Both Mr. Morgan and Mr. De La Garza were deposed as part of the discovery process. Their depositions revealed that both men had wholly substituted Mr. Bandas’ judgment for their own; neither could articulate a specific reason for their objections, nor had either seen the objections they ostensibly submitted to the Court prior to the depositions. The depositions are discussed at length in the Plaintiff’s Declaration Regarding Depositions of Objectors.
After having their objections overruled by the District Court, Messrs. Gordon and De La Garza appealed to the Ninth Circuit. Class Counsel motioned for and received an appeal bond of $41,150 ($39, 150 for increased settlement administration costs and $2,000 in filing and copying fees). Class Counsel also motioned for summary affirmance from the Ninth Circuit, which was granted. The Circuit found that “the questions raised in this appeal are so insubstantial as not to require further argument.” The Objector-Appellants petitioned for rehearing but instead of posting the appeal bond, they withdrew their appeal.

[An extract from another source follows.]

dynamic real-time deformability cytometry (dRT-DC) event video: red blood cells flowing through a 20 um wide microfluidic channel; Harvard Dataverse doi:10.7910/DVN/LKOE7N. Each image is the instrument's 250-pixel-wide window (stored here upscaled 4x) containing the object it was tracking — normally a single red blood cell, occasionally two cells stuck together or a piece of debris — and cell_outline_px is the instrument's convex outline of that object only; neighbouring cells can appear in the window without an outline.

However, the saga of this appeal was only beginning. On the same day that the mandate to dismiss their appeal was issued, the Objectors filed a second appeal to the Circuit, protesting the awarding of attorneys’ fees. Frustrated with what it felt was an attempt to circumvent the appeal bond, the District Court extended the full amount to the second appeal of Messrs. Gordon and De La Garza.

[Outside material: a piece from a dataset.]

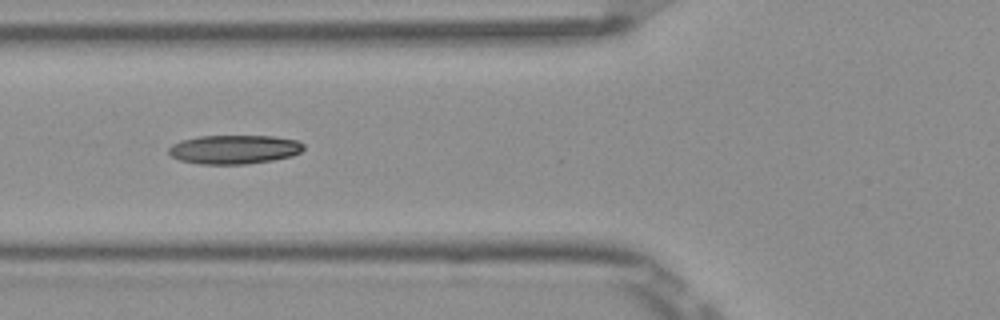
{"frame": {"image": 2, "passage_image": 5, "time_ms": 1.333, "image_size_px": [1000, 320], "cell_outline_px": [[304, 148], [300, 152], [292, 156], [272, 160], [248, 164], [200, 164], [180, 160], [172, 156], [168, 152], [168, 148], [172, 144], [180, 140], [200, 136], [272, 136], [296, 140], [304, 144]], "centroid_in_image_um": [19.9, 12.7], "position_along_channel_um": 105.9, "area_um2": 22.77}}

Mr. Bandas posted the $41,150 appeal bond a full nine days after the Court-mandated deadline. He felt that he was following a precedent established in Azizian v. Federated Department Stores, 03-cv-03359, which the District Court felt was a “flawed interpretation.” He also claimed that a camping vacation by his bookkeeper prevented him from timely posting the bond. Instead, the Western District of Washington found that this was sanctionable conduct, “revok[ing] Mr. Bandas’ permission to practice pro hac vice in the Western District of Washington.”
Following the conclusion of the sanctions proceedings, the Morgan and De La Garza appeal was dismissed by joint stipulation and the appeal bond returned.